◆ **Collected data entries**
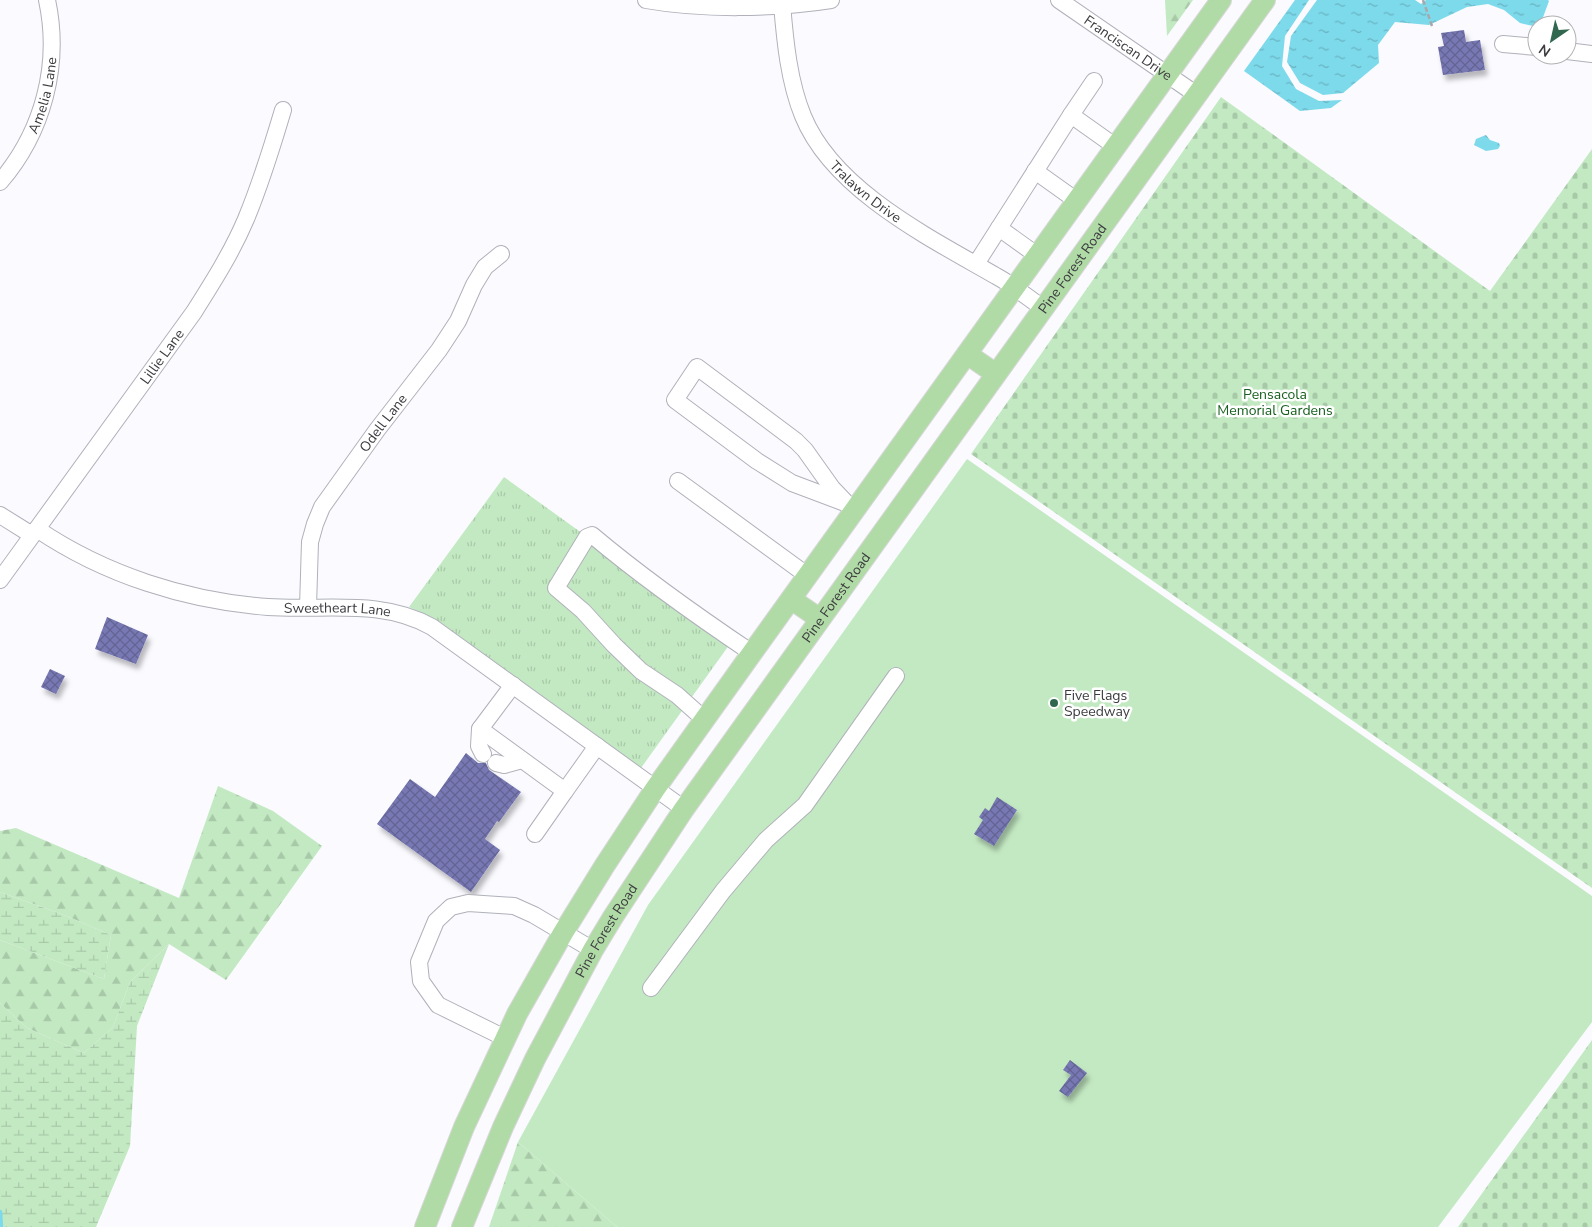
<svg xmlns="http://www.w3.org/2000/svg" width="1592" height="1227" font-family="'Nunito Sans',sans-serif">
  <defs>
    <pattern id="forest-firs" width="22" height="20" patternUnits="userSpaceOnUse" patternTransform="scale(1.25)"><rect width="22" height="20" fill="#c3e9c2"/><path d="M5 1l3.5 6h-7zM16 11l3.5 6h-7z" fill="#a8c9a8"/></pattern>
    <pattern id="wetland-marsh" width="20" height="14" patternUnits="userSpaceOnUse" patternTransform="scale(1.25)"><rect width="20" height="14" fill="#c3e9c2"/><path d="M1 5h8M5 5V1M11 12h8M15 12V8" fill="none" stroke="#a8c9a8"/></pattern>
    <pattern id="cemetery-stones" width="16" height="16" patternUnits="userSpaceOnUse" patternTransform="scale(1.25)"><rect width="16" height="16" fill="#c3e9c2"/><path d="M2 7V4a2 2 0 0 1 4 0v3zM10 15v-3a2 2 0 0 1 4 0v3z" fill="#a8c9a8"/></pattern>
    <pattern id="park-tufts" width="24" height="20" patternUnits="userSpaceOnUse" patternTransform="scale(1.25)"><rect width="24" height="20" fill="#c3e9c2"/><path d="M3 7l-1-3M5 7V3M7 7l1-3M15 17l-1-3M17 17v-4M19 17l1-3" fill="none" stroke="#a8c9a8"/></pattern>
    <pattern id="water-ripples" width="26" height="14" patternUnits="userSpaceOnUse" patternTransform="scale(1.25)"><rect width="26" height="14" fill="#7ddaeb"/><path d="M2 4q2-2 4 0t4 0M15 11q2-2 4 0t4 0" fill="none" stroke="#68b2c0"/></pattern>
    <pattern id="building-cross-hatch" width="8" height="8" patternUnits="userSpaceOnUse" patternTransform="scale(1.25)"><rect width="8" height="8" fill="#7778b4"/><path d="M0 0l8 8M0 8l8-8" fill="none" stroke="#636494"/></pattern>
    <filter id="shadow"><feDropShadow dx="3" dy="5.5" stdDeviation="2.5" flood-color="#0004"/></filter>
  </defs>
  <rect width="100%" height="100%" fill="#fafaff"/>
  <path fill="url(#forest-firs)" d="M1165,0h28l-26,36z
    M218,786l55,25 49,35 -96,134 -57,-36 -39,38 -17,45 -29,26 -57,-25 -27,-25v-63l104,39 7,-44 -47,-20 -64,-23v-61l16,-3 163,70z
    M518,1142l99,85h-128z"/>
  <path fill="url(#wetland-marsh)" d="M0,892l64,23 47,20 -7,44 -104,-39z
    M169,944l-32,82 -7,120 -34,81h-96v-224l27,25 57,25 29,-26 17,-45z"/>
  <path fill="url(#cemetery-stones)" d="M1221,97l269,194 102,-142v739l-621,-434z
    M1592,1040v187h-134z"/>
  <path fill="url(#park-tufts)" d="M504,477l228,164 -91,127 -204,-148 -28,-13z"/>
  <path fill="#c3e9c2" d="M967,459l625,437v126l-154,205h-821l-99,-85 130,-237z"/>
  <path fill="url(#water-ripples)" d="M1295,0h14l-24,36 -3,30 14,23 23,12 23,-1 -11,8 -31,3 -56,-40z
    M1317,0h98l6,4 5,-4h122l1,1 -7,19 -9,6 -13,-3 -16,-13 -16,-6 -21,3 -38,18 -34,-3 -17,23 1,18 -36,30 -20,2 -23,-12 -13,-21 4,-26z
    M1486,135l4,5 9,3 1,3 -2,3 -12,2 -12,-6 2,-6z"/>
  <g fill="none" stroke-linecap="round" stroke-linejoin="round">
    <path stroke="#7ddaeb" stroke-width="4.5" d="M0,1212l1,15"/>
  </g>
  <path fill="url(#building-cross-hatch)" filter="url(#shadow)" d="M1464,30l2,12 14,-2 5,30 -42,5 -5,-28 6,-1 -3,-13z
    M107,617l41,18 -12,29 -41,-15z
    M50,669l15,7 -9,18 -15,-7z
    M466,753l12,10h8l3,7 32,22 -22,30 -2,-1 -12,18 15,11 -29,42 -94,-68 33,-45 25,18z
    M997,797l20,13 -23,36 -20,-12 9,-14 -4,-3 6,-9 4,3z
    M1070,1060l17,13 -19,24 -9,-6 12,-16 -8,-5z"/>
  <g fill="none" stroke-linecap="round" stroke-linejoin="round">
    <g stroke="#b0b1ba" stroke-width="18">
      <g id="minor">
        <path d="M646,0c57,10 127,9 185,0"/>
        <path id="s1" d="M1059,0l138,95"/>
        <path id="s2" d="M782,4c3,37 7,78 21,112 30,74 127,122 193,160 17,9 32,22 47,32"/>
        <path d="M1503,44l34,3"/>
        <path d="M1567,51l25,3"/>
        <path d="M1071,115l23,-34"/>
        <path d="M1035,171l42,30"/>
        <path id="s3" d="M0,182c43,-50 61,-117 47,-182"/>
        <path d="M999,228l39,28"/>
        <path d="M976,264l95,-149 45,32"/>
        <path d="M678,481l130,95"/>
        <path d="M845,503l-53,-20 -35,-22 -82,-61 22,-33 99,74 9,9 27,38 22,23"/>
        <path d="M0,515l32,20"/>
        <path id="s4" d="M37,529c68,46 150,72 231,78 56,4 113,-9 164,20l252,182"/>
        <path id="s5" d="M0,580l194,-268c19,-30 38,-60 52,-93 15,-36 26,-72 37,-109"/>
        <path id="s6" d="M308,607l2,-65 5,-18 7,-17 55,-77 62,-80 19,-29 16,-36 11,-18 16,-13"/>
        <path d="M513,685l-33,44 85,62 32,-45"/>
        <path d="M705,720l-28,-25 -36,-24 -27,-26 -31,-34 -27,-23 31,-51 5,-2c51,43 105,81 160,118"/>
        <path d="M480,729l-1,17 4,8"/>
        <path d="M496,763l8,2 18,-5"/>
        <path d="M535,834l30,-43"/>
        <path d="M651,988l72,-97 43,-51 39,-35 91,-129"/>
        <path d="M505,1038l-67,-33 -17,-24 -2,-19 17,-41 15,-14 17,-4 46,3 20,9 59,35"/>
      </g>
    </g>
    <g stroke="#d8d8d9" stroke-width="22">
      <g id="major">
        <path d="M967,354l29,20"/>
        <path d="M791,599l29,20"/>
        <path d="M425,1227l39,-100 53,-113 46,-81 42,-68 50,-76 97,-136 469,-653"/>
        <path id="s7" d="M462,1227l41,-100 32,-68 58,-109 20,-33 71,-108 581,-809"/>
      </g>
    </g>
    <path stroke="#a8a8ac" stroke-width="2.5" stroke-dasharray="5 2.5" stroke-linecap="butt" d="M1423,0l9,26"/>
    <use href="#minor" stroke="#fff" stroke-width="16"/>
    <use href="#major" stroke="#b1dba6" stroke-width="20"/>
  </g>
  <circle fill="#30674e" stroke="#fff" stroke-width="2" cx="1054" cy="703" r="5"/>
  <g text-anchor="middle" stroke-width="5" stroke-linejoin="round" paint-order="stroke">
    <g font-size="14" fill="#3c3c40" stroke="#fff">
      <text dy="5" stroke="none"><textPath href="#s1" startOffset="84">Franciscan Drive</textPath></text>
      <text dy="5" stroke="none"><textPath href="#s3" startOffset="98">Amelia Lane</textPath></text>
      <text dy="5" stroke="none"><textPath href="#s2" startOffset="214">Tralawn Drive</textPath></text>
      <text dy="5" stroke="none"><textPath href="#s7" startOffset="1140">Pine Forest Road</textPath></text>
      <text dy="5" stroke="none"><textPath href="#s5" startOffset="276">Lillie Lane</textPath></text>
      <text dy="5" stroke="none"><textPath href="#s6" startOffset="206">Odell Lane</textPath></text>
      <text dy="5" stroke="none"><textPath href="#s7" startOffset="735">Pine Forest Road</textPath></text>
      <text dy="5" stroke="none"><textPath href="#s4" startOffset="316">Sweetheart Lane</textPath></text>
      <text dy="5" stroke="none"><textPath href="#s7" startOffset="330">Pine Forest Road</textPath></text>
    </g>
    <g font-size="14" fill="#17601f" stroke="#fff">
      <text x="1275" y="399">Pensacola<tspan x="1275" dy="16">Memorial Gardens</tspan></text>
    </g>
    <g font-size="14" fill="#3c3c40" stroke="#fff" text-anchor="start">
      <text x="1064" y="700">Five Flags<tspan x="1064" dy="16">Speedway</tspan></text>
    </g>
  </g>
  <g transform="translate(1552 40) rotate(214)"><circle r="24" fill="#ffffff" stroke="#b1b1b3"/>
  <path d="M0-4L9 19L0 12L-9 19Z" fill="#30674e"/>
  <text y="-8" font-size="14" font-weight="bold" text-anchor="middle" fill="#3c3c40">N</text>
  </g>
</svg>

◆ **PROBLEM**
Copy out only the lines of the records above from the one with "1l3.5 6h-7zM16 11l3.5" through the one with "47,20 -7,44 -104,-39z", exactly as they stand, both included.

◆ **ANSWER TO THE EXERCISE**
    <pattern id="forest-firs" width="22" height="20" patternUnits="userSpaceOnUse" patternTransform="scale(1.25)"><rect width="22" height="20" fill="#c3e9c2"/><path d="M5 1l3.5 6h-7zM16 11l3.5 6h-7z" fill="#a8c9a8"/></pattern>
    <pattern id="wetland-marsh" width="20" height="14" patternUnits="userSpaceOnUse" patternTransform="scale(1.25)"><rect width="20" height="14" fill="#c3e9c2"/><path d="M1 5h8M5 5V1M11 12h8M15 12V8" fill="none" stroke="#a8c9a8"/></pattern>
    <pattern id="cemetery-stones" width="16" height="16" patternUnits="userSpaceOnUse" patternTransform="scale(1.25)"><rect width="16" height="16" fill="#c3e9c2"/><path d="M2 7V4a2 2 0 0 1 4 0v3zM10 15v-3a2 2 0 0 1 4 0v3z" fill="#a8c9a8"/></pattern>
    <pattern id="park-tufts" width="24" height="20" patternUnits="userSpaceOnUse" patternTransform="scale(1.25)"><rect width="24" height="20" fill="#c3e9c2"/><path d="M3 7l-1-3M5 7V3M7 7l1-3M15 17l-1-3M17 17v-4M19 17l1-3" fill="none" stroke="#a8c9a8"/></pattern>
    <pattern id="water-ripples" width="26" height="14" patternUnits="userSpaceOnUse" patternTransform="scale(1.25)"><rect width="26" height="14" fill="#7ddaeb"/><path d="M2 4q2-2 4 0t4 0M15 11q2-2 4 0t4 0" fill="none" stroke="#68b2c0"/></pattern>
    <pattern id="building-cross-hatch" width="8" height="8" patternUnits="userSpaceOnUse" patternTransform="scale(1.25)"><rect width="8" height="8" fill="#7778b4"/><path d="M0 0l8 8M0 8l8-8" fill="none" stroke="#636494"/></pattern>
    <filter id="shadow"><feDropShadow dx="3" dy="5.5" stdDeviation="2.5" flood-color="#0004"/></filter>
  </defs>
  <rect width="100%" height="100%" fill="#fafaff"/>
  <path fill="url(#forest-firs)" d="M1165,0h28l-26,36z
    M218,786l55,25 49,35 -96,134 -57,-36 -39,38 -17,45 -29,26 -57,-25 -27,-25v-63l104,39 7,-44 -47,-20 -64,-23v-61l16,-3 163,70z
    M518,1142l99,85h-128z"/>
  <path fill="url(#wetland-marsh)" d="M0,892l64,23 47,20 -7,44 -104,-39z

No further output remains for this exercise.